Information supplied START

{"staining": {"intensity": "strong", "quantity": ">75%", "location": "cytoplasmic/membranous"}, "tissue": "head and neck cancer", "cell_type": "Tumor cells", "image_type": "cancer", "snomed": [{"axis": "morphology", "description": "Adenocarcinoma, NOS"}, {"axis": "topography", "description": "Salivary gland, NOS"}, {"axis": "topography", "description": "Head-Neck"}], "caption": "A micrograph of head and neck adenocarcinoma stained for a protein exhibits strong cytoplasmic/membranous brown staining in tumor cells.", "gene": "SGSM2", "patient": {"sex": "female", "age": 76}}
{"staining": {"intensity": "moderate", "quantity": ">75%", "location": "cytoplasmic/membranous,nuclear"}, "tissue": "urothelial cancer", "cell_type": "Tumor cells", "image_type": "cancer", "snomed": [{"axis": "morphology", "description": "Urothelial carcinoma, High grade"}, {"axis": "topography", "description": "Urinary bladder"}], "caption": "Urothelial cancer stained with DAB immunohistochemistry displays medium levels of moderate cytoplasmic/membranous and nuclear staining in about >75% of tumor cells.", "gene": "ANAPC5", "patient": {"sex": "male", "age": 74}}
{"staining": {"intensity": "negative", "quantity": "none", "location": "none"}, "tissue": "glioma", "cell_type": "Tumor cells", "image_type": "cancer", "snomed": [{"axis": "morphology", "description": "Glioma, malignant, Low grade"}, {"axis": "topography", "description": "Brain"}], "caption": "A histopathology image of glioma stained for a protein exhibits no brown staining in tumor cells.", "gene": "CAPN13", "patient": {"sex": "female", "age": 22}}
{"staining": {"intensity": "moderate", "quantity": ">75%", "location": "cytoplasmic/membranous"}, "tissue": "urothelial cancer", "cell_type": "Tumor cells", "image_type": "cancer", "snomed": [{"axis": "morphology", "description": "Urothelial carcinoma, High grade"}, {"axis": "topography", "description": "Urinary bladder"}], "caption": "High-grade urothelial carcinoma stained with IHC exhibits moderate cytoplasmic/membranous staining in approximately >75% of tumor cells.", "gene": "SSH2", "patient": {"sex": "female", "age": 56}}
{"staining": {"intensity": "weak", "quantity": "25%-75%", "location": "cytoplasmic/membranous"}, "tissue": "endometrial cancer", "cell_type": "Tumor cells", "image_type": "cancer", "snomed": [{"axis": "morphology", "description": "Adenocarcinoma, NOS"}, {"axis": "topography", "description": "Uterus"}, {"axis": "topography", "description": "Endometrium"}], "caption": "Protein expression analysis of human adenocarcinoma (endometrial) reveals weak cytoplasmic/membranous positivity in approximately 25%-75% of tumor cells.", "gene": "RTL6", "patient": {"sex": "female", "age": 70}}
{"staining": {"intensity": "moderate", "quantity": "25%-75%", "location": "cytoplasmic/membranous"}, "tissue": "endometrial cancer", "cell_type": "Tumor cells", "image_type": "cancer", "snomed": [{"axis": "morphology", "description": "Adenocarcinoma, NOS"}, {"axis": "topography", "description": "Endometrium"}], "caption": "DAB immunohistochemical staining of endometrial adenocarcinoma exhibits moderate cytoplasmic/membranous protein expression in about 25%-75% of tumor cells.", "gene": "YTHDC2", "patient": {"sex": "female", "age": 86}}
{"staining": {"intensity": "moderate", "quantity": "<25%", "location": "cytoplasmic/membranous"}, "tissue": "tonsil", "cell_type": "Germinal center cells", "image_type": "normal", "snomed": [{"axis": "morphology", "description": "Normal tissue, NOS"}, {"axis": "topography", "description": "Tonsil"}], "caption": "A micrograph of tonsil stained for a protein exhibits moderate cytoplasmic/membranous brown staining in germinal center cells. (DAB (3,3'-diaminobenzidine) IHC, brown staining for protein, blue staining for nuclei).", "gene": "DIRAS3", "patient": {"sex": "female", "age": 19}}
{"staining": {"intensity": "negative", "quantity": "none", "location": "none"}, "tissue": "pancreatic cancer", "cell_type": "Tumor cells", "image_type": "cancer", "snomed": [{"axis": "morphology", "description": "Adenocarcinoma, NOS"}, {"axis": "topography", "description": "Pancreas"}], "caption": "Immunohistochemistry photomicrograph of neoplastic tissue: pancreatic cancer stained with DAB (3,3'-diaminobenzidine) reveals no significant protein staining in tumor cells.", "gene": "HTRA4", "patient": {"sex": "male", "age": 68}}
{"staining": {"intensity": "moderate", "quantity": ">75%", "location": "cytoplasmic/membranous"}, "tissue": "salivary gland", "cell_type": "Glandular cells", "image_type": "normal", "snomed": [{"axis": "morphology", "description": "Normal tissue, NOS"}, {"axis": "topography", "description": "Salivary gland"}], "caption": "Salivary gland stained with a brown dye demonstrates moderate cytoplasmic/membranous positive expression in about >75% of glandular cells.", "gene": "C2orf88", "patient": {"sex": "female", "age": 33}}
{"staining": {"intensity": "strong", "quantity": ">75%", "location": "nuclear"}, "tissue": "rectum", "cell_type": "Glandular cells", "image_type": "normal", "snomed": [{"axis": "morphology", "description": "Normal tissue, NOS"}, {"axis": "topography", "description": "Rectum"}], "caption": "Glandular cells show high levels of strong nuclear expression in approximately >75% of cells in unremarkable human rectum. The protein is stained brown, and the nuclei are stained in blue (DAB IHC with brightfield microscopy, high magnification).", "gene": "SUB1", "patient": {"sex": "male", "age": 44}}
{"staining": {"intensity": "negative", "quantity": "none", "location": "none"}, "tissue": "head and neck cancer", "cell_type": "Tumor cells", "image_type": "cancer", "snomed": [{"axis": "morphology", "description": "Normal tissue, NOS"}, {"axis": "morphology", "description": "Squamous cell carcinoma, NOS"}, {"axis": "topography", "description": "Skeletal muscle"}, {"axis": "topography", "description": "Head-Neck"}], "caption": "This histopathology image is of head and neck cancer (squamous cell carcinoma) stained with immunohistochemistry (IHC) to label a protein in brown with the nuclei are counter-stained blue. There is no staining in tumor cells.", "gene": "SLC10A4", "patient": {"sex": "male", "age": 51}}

Information supplied END

● Instructions to follow:
Of all the entries above, output exactly the lines between the one holding "histopathology image of" and the one holding "urothelial carcinoma stained", inclusive.

● Exercise solution:
{"staining": {"intensity": "negative", "quantity": "none", "location": "none"}, "tissue": "glioma", "cell_type": "Tumor cells", "image_type": "cancer", "snomed": [{"axis": "morphology", "description": "Glioma, malignant, Low grade"}, {"axis": "topography", "description": "Brain"}], "caption": "A histopathology image of glioma stained for a protein exhibits no brown staining in tumor cells.", "gene": "CAPN13", "patient": {"sex": "female", "age": 22}}
{"staining": {"intensity": "moderate", "quantity": ">75%", "location": "cytoplasmic/membranous"}, "tissue": "urothelial cancer", "cell_type": "Tumor cells", "image_type": "cancer", "snomed": [{"axis": "morphology", "description": "Urothelial carcinoma, High grade"}, {"axis": "topography", "description": "Urinary bladder"}], "caption": "High-grade urothelial carcinoma stained with IHC exhibits moderate cytoplasmic/membranous staining in approximately >75% of tumor cells.", "gene": "SSH2", "patient": {"sex": "female", "age": 56}}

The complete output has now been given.